Statistical analysis. Analysis of data was performed using 2×2 contingency tables and Fisher's exact test, calculated using GraphPad software (http://www.graphpad.com/quickcalcs). A p-value of <0.05 was considered statistically significance.
Results
Mutation analysis of HIF-1A and HIF-2A in primary RCC. To determine whether mutations in HIF1A and HIF2A might contribute to renal tumourigenesis, mutation analysis of the complete coding sequence of both genes was performed in 40 RCC (12 ccRCC with VHL mutations, 21 RCC without VHL mutations and 7 non-cc RCC). Two HIF1A missense substitutions were detected in RCC tumours but not in controls. A somatic missense mutation, p.Val116Glu, was detected in a ccRCC with VHL inactivation; this mutation was not present in 188 control chromosomes. In addition, a p.Ala475Ser missense substitution was present in the germline and in tumour DNA of 1/40 RCC and 0/184 control chromosomes. Bioinformatic analysis (PolyPhen: http://genetics.bwh.harvard.edu/pph) suggested that the p.Val116Glu substitution was likely to be pathogenic (PolyPhen score 2.37), p.Val116 is conserved in all known HIF1A orthologues. However, similar analysis suggested that p.Ala475Ser was likely to be a benign variant (PolyPhen score 0.157). Moreover, p.Ala475 is not conserved in chicken and Xenopus laevis orthologues.

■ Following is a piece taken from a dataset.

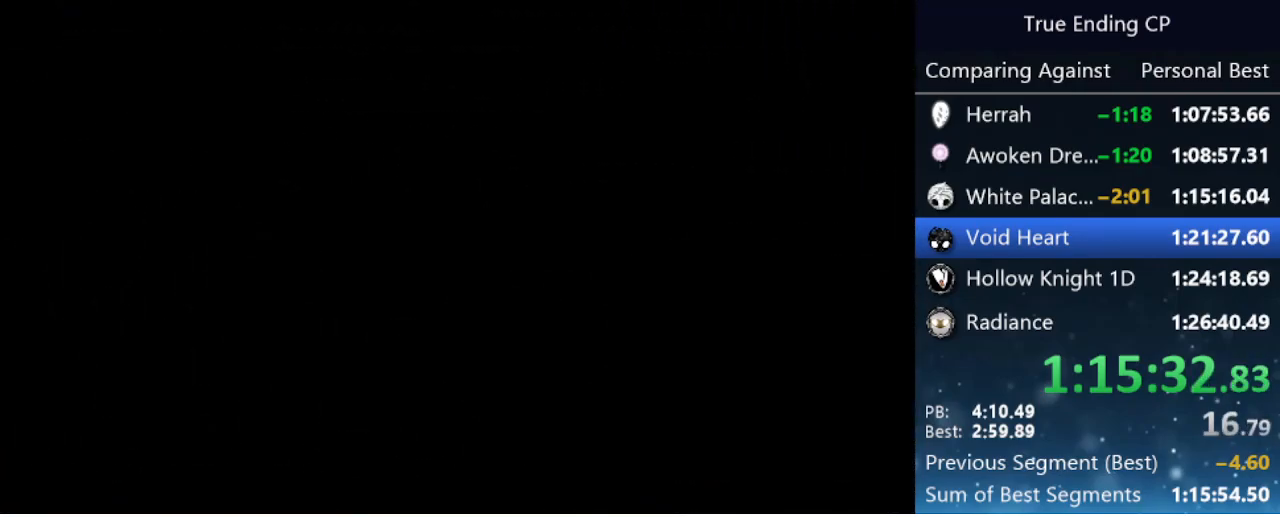
{"keys": ["right"], "events": []}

Germline HIF1A variants detected in both patients and controls included p.Thr418Ile (1/40 RCC patients and 1/92 control chromosomes) and p.Pro582Ser (7/40 RCC patients and in 11/184 control chromosomes). To further investigate whether mutations within the HIF-1α ODDD (pVHL-binding region) might be implicated in RCC, mutation analysis of this region was performed in a further 51 RCC tumours but no novel variants were identified.
In order to investigate whether HIF1A variants might influence susceptibility to RCC, two variants, p.Pro582Ser and p.Ala588Thr, which we identified in our sequencing screen (Figure 1) and have previously been associated with RCC (23), were genotyped. Genotyping was carried out for 332 RCC patients and 313 ethnically matched control samples (see Table II). The p.Pro582Ser variant demonstrated a slight shift towards homozygosity of the major allele (CC) in the sporadic RCC patients and an increased frequency of the C allele, but neither were statistically significant (p=0.22, and p=0.18 respectively). The p.Ala588Thr variant showed no significant differences between patients and controls.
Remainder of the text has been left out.